## Action item
Repeat exactly the lines of the listing from the line containing "curl --location --request" through its last line, and nothing beyond them.
(Information shown begins)
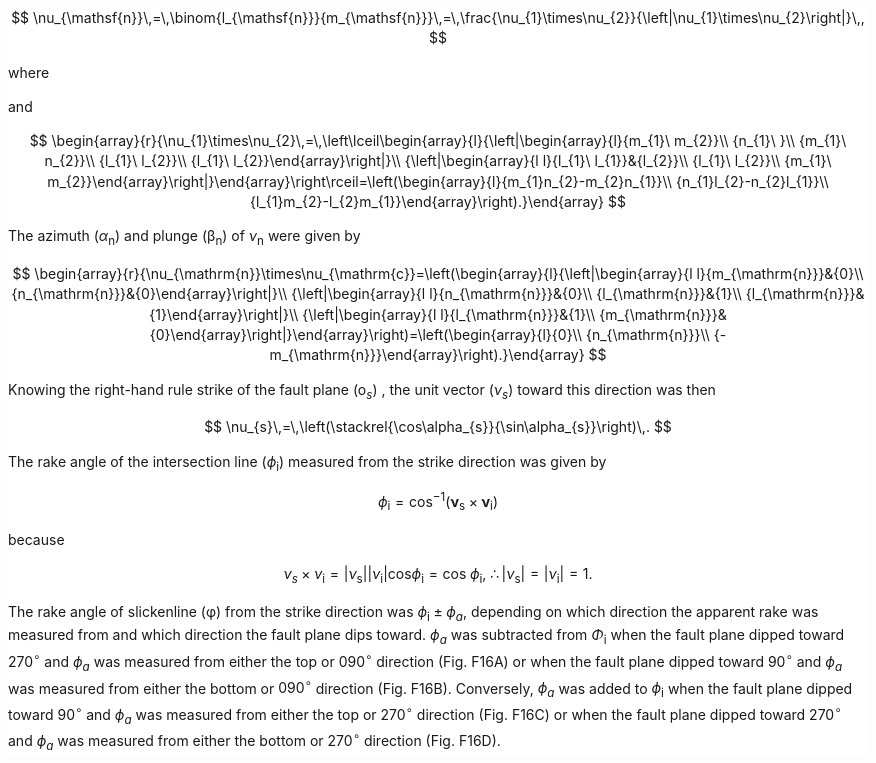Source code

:$$
\nu_{\mathsf{n}}\,=\,\binom{l_{\mathsf{n}}}{m_{\mathsf{n}}}\,=\,\frac{\nu_{1}\times\nu_{2}}{\left|\nu_{1}\times\nu_{2}\right|}\,,
$$  

where  

and  

$$
\begin{array}{r}{\nu_{1}\times\nu_{2}\,=\,\left\lceil\begin{array}{l}{\left|\begin{array}{l}{m_{1}\ m_{2}}\\ {n_{1}\ }\\ {m_{1}\ n_{2}}\\ {l_{1}\ l_{2}}\\ {l_{1}\ l_{2}}\end{array}\right|}\\ {\left|\begin{array}{l l}{l_{1}\ l_{1}}&{l_{2}}\\ {l_{1}\ l_{2}}\\ {m_{1}\ m_{2}}\end{array}\right|}\end{array}\right\rceil=\left(\begin{array}{l}{m_{1}n_{2}-m_{2}n_{1}}\\ {n_{1}l_{2}-n_{2}l_{1}}\\ {l_{1}m_{2}-l_{2}m_{1}}\end{array}\right).}\end{array}
$$  

The azimuth $\left(\alpha_{\mathsf{n}}\right)$ and plunge $\left(\upbeta_{\mathsf{n}}\right)$ of $\nu_{\mathrm{n}}$ were given by  

$$
\begin{array}{r}{\nu_{\mathrm{n}}\times\nu_{\mathrm{c}}=\left(\begin{array}{l}{\left|\begin{array}{l l}{m_{\mathrm{n}}}&{0}\\ {n_{\mathrm{n}}}&{0}\end{array}\right|}\\ {\left|\begin{array}{l l}{n_{\mathrm{n}}}&{0}\\ {l_{\mathrm{n}}}&{1}\\ {l_{\mathrm{n}}}&{1}\end{array}\right|}\\ {\left|\begin{array}{l l}{l_{\mathrm{n}}}&{1}\\ {m_{\mathrm{n}}}&{0}\end{array}\right|}\end{array}\right)=\left(\begin{array}{l}{0}\\ {n_{\mathrm{n}}}\\ {-m_{\mathrm{n}}}\end{array}\right).}\end{array}
$$  

Knowing the right-hand rule strike of the fault plane $\left(\boldsymbol{\mathrm{o}}_{s}\right)$ , the unit vector $(\nu_{s})$ toward this direction was then  

$$
\nu_{s}\,=\,\left(\stackrel{\cos\alpha_{s}}{\sin\alpha_{s}}\right)\,.
$$  

The rake angle of the intersection line $(\phi_{\mathrm{i}})$ measured from the strike direction was given by  

$$
\phi_{\mathrm{i}}=\cos^{-1}(\boldsymbol{\nu}_{\mathrm{s}}\times\boldsymbol{\nu}_{\mathrm{i}})
$$  

because  

$$
\nu_{s}\times\nu_{\mathrm{i}}=|\nu_{\mathrm{s}}||\nu_{\mathrm{i}}|\mathrm{cos}\phi_{\mathrm{i}}=\mathrm{cos}\;\phi_{\mathrm{i}},\ \therefore|\nu_{\mathrm{s}}|=|\nu_{\mathrm{i}}|=1.
$$  

The rake angle of slickenline (φ) from the strike direction was $\phi_{\mathrm{i}}\pm\phi_{a},$ depending on which direction the apparent rake was measured from and which direction the fault plane dips toward. $\phi_{a}$ was subtracted from $\Phi_{\mathrm{i}}$ when the fault plane dipped toward $270^{\circ}$ and $\phi_{a}$ was measured from either the top or $090^{\circ}$ direction (Fig. F16A) or when the fault plane dipped toward $90^{\circ}$ and $\phi_{a}$ was measured from either the bottom or $090^{\circ}$ direction (Fig. F16B). Conversely, $\phi_{a}$ was added to $\phi_{\mathrm{i}}$ when the fault plane dipped toward $90^{\circ}$ and $\phi_{a}$ was measured from either the top or $270^{\circ}$ direction (Fig. F16C) or when the fault plane dipped toward $270^{\circ}$ and $\phi_{a}$ was measured from either the bottom or $270^{\circ}$ direction (Fig. F16D).  
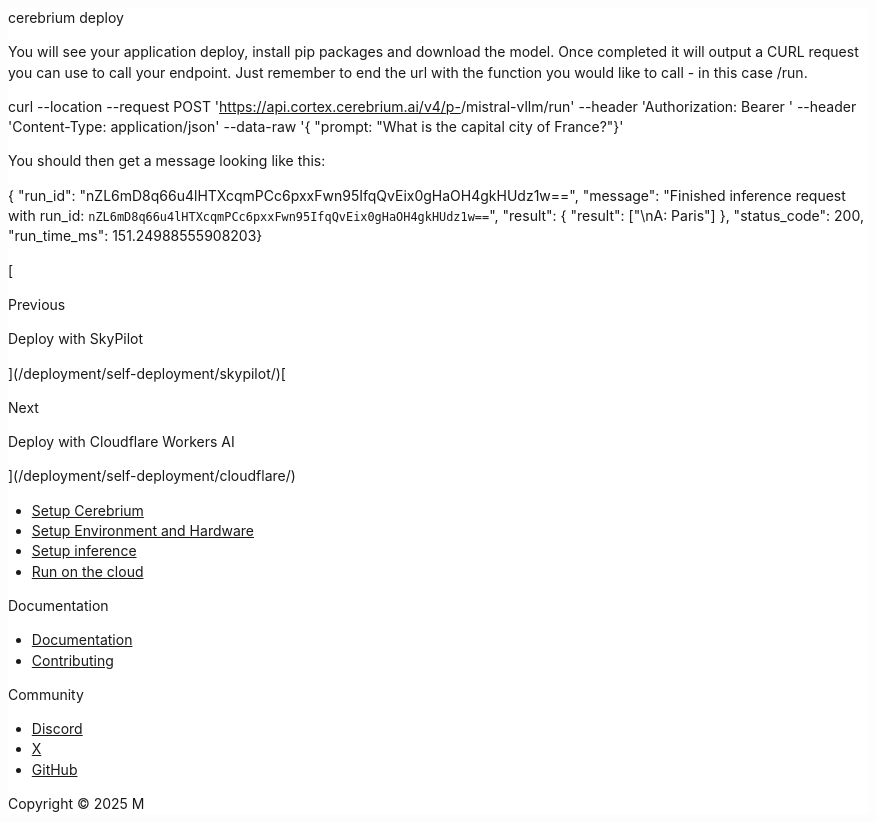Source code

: cerebrium deploy

You will see your application deploy, install pip packages and download the model. Once completed it will output a CURL request you can use to call your endpoint. Just remember to end the url with the function you would like to call - in this case /run.

curl --location --request POST 'https://api.cortex.cerebrium.ai/v4/p-<YOUR PROJECT ID>/mistral-vllm/run' \--header 'Authorization: Bearer <YOUR TOKEN HERE>' \--header 'Content-Type: application/json' \--data-raw '{    "prompt: "What is the capital city of France?"}'

You should then get a message looking like this:

{  "run_id": "nZL6mD8q66u4lHTXcqmPCc6pxxFwn95IfqQvEix0gHaOH4gkHUdz1w==",  "message": "Finished inference request with run_id: `nZL6mD8q66u4lHTXcqmPCc6pxxFwn95IfqQvEix0gHaOH4gkHUdz1w==`",  "result": {    "result": ["\nA: Paris"]  },  "status_code": 200,  "run_time_ms": 151.24988555908203}

[

Previous

Deploy with SkyPilot

](/deployment/self-deployment/skypilot/)[

Next

Deploy with Cloudflare Workers AI

](/deployment/self-deployment/cloudflare/)

*   [Setup Cerebrium](#setup-cerebrium)
*   [Setup Environment and Hardware](#setup-environment-and-hardware)
*   [Setup inference](#setup-inference)
*   [Run on the cloud](#run-on-the-cloud)

Documentation

*   [Documentation](/)
*   [Contributing](/guides/contribute/overview/)

Community

*   [Discord](https://discord.gg/mistralai)
*   [X](https://twitter.com/MistralAI)
*   [GitHub](https://github.com/mistralai)

Copyright © 2025 M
(Information shown ends)
## Answer space
curl --location --request POST 'https://api.cortex.cerebrium.ai/v4/p-<YOUR PROJECT ID>/mistral-vllm/run' \--header 'Authorization: Bearer <YOUR TOKEN HERE>' \--header 'Content-Type: application/json' \--data-raw '{    "prompt: "What is the capital city of France?"}'

You should then get a message looking like this:

{  "run_id": "nZL6mD8q66u4lHTXcqmPCc6pxxFwn95IfqQvEix0gHaOH4gkHUdz1w==",  "message": "Finished inference request with run_id: `nZL6mD8q66u4lHTXcqmPCc6pxxFwn95IfqQvEix0gHaOH4gkHUdz1w==`",  "result": {    "result": ["\nA: Paris"]  },  "status_code": 200,  "run_time_ms": 151.24988555908203}

[

Previous

Deploy with SkyPilot

](/deployment/self-deployment/skypilot/)[

Next

Deploy with Cloudflare Workers AI

](/deployment/self-deployment/cloudflare/)

*   [Setup Cerebrium](#setup-cerebrium)
*   [Setup Environment and Hardware](#setup-environment-and-hardware)
*   [Setup inference](#setup-inference)
*   [Run on the cloud](#run-on-the-cloud)

Documentation

*   [Documentation](/)
*   [Contributing](/guides/contribute/overview/)

Community

*   [Discord](https://discord.gg/mistralai)
*   [X](https://twitter.com/MistralAI)
*   [GitHub](https://github.com/mistralai)

Copyright © 2025 M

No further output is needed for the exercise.